WRITTEN TASK A: Locate each line in the listing below that contains the word "special", and copy those lines out in full.

TEXT BLOCK:
====================
New streetlights are expected to line Vassalboro’s roads in the coming months, replacing existing lamps, installed as early as 1921, with energy-efficient LED fixtures.
Unlike other towns in Maine doing so, though, Vassalboro has decided to go through Central Maine Power Co. for the conversion project in order to avoid maintenance responsibilities and costs.
In November, selectmen unanimously voted to pursue a contract with Central Maine Power Co. to replace the lights at no cost and enter into a 15-year lease for the fixtures. The town is expected to save $4,417.91 annually as a result.
“CMP said they will likely not be able to do anything for us until the second quarter of next calendar year, so April or May,” Town Manager Mary Sabins said. “But (the CMP representative) didn’t nail down an exact date or time. She said they’d be in contact.”
Had the Board of Selectmen opted to put the project out to bid, the town potentially could have saved more money in the long term. However, Vassalboro would face an upfront expense of $8,780 — the combined cost of buying the current 111 lights from the utility company plus the amount of tax revenue Vassalboro would lose as a result. It also would have to buy the new light-emitting diode fixtures and pay a contractor to install them.
Working with CMP allows the town to avoid these costs, though it still would pay the company to lease the LEDs for a decade and a half. Vassalboro CMP account manager Tammy Pierce informed Sabins in a Nov. 5 email that “there is no cost to the Town to install these LED lights and because the average age of the existing lights is greater than 15 years, (the) cost to remove (them) would be $0.”
CMP also would continue to pay the town taxes on the lights. Lauchlin Titus, chairman of the selectmen, noted that the payback period on the LEDs would range from five to seven years.
“CMP … makes the most sense to me,” Selectman Robert Browne said at a Nov. 15 meeting. “We’d still have some savings. We don’t have to maintain (the lights). I don’t know if we’d have more savings by putting it out (to bid), but we are saving money. We still get taxes on it. To my mind, I like the CMP option.”
“I’m willing to take small pieces when I can get small pieces,” he said.
====================
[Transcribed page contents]

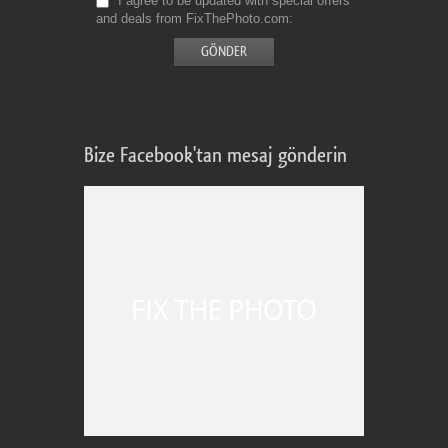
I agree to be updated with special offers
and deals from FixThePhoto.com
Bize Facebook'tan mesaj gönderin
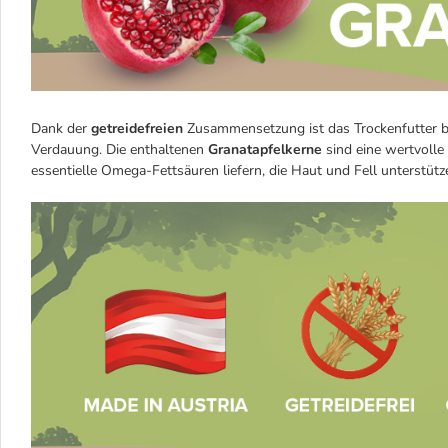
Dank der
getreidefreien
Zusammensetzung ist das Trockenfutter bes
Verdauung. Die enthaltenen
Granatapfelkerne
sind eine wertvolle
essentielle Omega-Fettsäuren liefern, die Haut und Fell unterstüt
====================
WRITTEN TASK B: Repeat the passage of the streetlight article above that runs between "New streetlights are" and "annually as a result.", inclusive, reproducing it word for word.

ANSWER BOX A:
I agree to be updated with special offers

ANSWER BOX B:
New streetlights are expected to line Vassalboro’s roads in the coming months, replacing existing lamps, installed as early as 1921, with energy-efficient LED fixtures.
Unlike other towns in Maine doing so, though, Vassalboro has decided to go through Central Maine Power Co. for the conversion project in order to avoid maintenance responsibilities and costs.
In November, selectmen unanimously voted to pursue a contract with Central Maine Power Co. to replace the lights at no cost and enter into a 15-year lease for the fixtures. The town is expected to save $4,417.91 annually as a result.